We are gradually getting settled, but it is a very long job & I dare say when we feel more at home in Brussels we shall like it. It is a nice place, but we have had wretched weather since we have been here & of course have no particular friends yet – although a good many people have called. Hubert is now quite well again & goes to a school kept by an English clergyman here. They are pleased with his progress. He is much younger than his school fellows, the youngest being nine & Hubert only just seven.

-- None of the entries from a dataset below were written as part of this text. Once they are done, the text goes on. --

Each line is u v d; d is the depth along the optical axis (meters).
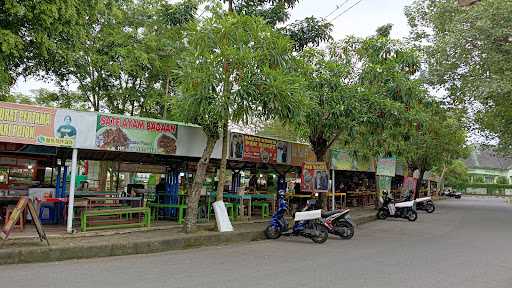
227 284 7.21
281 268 8.66
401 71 15.66
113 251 9.65
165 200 14.90
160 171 19.19
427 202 26.98
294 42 13.71
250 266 8.80
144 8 19.69
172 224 13.24
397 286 7.44
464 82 21.48
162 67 19.38
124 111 20.89
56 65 16.98
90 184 22.84
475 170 88.38
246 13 14.03
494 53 18.98
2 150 12.29
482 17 18.77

I have not been about much yet, only to Antwerp & to Lille. I had to go to Paris the other day again for few hours. I do not yet at all know how things will turn out there. Ned’s estate will produce practically nothing & the partner is trying naturally to get everything into his own hands. Owing to the impossibility of paying him out, it is very possible he may succeed in ousting Father, of course Gus and Joe too. The partner has a great deal to complain of, but he is not a very nice man & he and Joe are at daggers drawn. Both Fred Robinson & myself are doing for them, which so far does not amount to much, we shall both lose money by this business. Things have gone so far it is almost impossible to get things right again. It could be done by cordial cooperation, but that is just what is wanting. Father bears up wonderfully & I think is well looked after, but it is very sad for him at his age.
We do not know yet whether Walter’s children have any money, most likely not for Walter’s business had been going on very badly in Japan lately & probably worry about that helped to kill him. All together it is a somewhat melancholy prospect. We must hope that the New Year will bring a change for the better.
Our baby is very fat & well. Ethel has grown very much & improved wonderfully. She is quite a girl now. She will probably have a very nice voice. Hubert too can sing now very fairly.
I shall probably be more than once a year in England now & whenever I have time will try & run down & see you.
With much love from us both to you & Julius & kisses to the children.